Convergence with prior tool-identity findings
The paper's authors situate this work as extending prior findings on Model Context Protocol vulnerabilities, describing MSTI as arising from "WebMCP's unique tool lifecycle and structured metadata, making the tool surface itself an emerging security concern." The framing, that the tool surface itself, rather than any single tool or any single prompt, is the object requiring security attention, mirrors a broader pattern across concurrent research on agent-tool interfaces published in the same period: the point of failure is increasingly the binding between an agent's belief about what a tool is and what that tool actually does, rather than any flaw internal to the agent's own reasoning.
Open Questions
- What verification mechanism would allow an agent to confirm that a tool's declared origin matches its actual origin, in a way that a compromised third-party script cannot spoof?
- How would traceable logging of tool registration and invocation be implemented without trusting the same page execution context that a malicious script already controls?
- Does binding tool identity to origin fully address Tool Framing, given that a legitimately originating tool can still supply misleading metadata about its own effects?
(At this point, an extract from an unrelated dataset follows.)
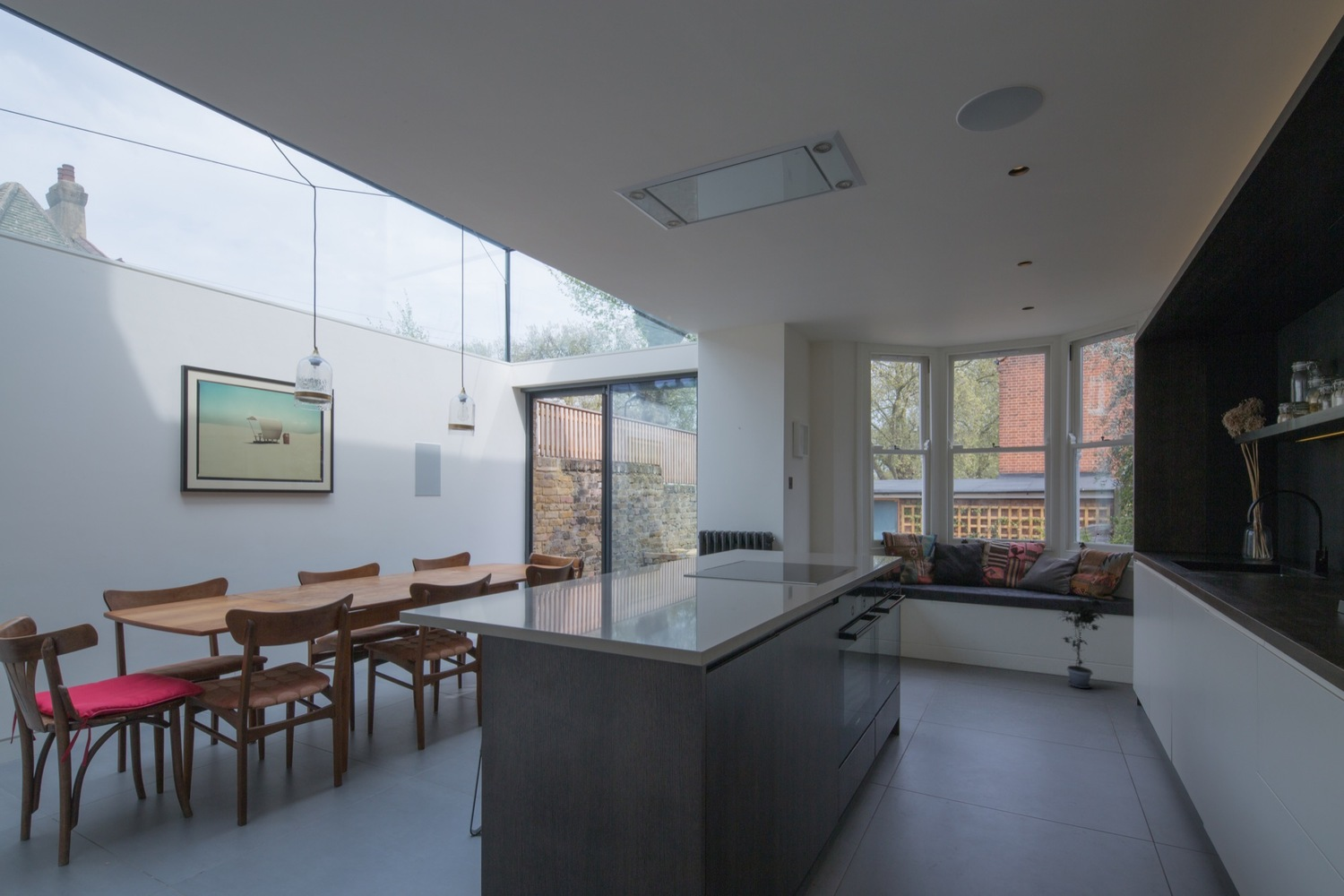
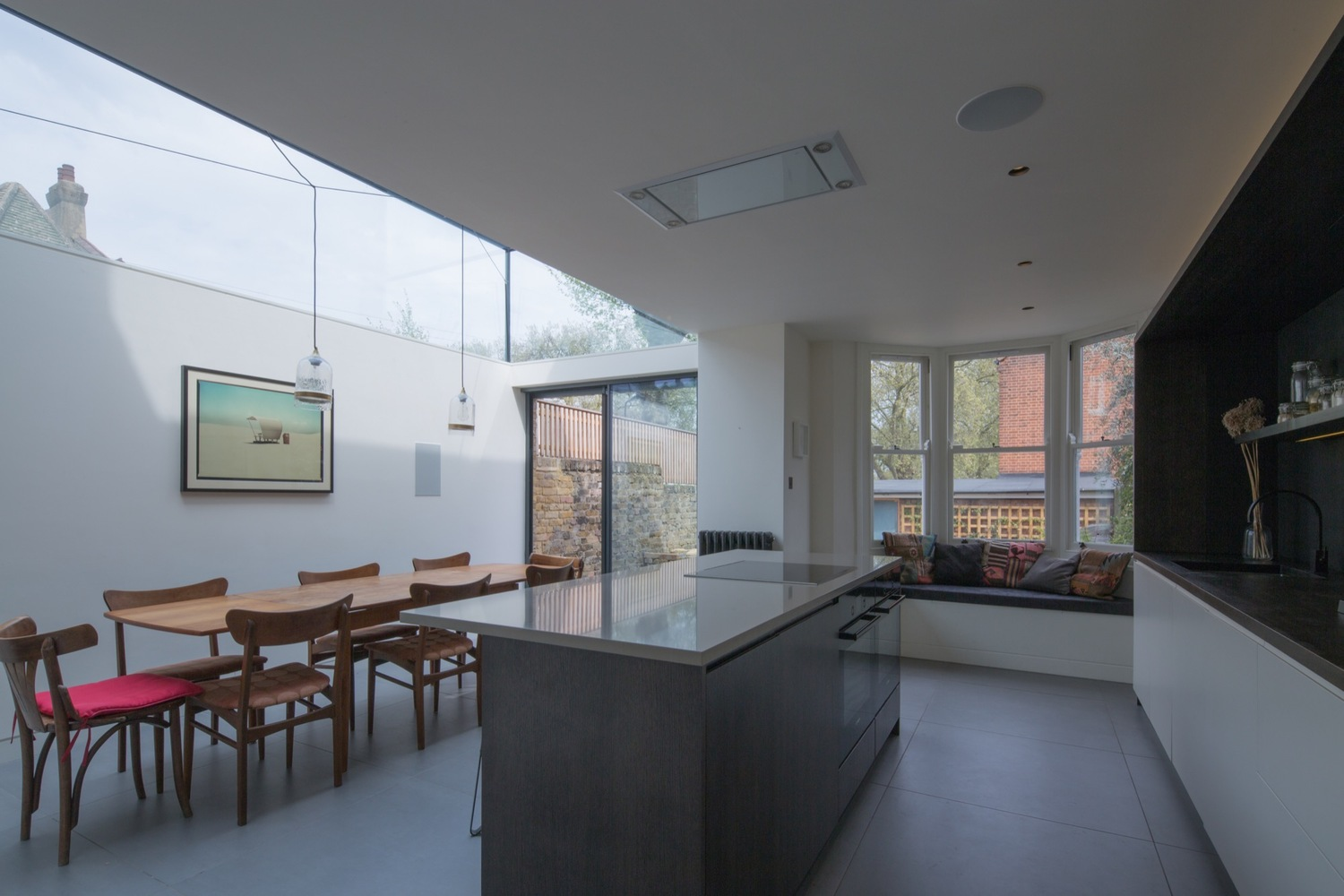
- potted plant [1058,591,1105,689]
- What is the practical cost, in latency or complexity, of enforcing lifecycle consistency for tool registration at the scale WebMCP is intended to operate, across arbitrary third-party scripts on arbitrary websites?
- If an agent cannot distinguish a read-only hint that is accurate from one that is falsified metadata, what fallback behavior should the agent adopt when a tool's declared safety properties cannot be independently verified?
- How does this attack class interact with the broader question of who is accountable when an agent takes a harmful action based on tool metadata that was manipulated by a third party neither the agent's operator nor the first-party website directly controlled?
The governance artifact is retained. The governance function is not.